## EXERCISE GOAL
Repeat only the lines from the one that contains "[239,509,291,523] levels ->" through the final line of the listing below, exactly, please, without pictures.

## DATA SUPPLIED
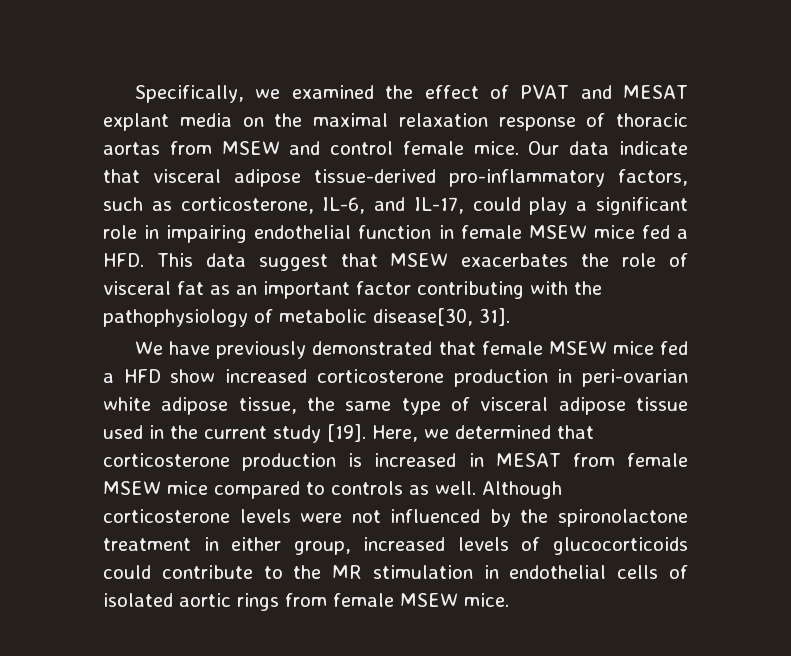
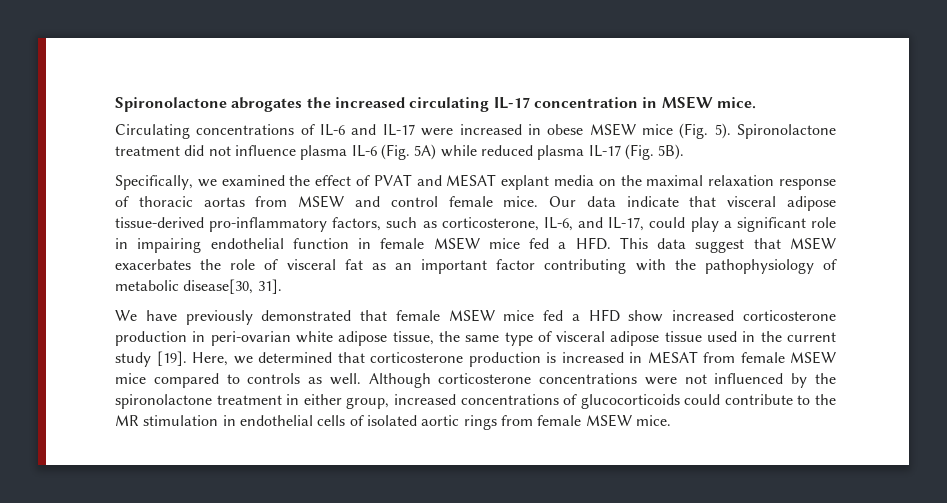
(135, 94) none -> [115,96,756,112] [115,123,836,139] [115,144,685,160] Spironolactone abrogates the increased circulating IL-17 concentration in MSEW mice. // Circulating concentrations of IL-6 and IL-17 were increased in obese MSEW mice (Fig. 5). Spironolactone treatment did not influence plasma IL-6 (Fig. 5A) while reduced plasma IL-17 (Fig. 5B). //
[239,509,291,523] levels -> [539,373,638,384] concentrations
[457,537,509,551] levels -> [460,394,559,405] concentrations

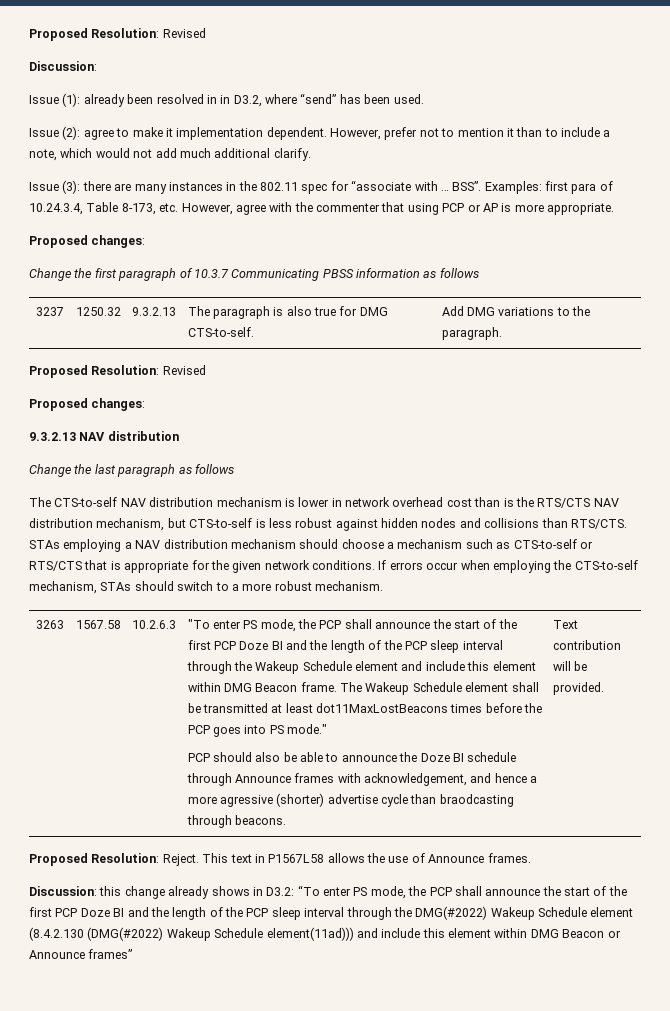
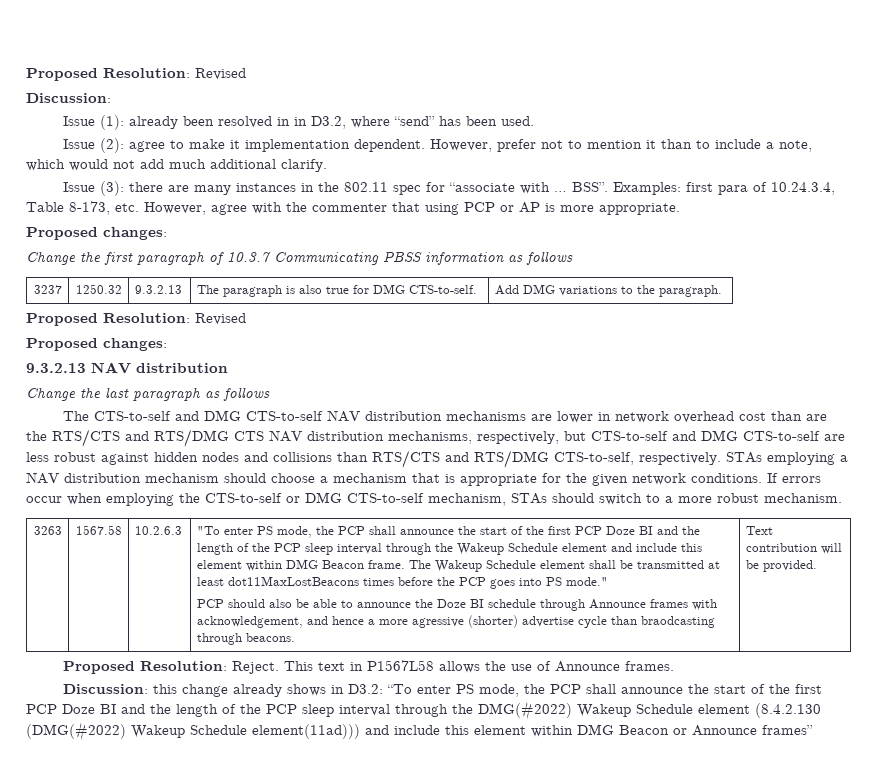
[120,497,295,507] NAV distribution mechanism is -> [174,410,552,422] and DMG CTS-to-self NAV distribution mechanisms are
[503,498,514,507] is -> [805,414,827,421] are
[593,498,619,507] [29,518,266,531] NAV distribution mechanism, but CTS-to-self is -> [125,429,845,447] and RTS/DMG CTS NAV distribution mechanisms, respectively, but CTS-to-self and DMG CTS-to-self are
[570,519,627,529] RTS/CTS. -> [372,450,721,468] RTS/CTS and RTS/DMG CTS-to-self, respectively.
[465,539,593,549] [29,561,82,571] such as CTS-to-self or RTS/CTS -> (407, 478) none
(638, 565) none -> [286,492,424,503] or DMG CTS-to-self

## TASK ANSWER
[239,509,291,523] levels -> [539,373,638,384] concentrations
[457,537,509,551] levels -> [460,394,559,405] concentrations

[120,497,295,507] NAV distribution mechanism is -> [174,410,552,422] and DMG CTS-to-self NAV distribution mechanisms are
[503,498,514,507] is -> [805,414,827,421] are
[593,498,619,507] [29,518,266,531] NAV distribution mechanism, but CTS-to-self is -> [125,429,845,447] and RTS/DMG CTS NAV distribution mechanisms, respectively, but CTS-to-self and DMG CTS-to-self are
[570,519,627,529] RTS/CTS. -> [372,450,721,468] RTS/CTS and RTS/DMG CTS-to-self, respectively.
[465,539,593,549] [29,561,82,571] such as CTS-to-self or RTS/CTS -> (407, 478) none
(638, 565) none -> [286,492,424,503] or DMG CTS-to-self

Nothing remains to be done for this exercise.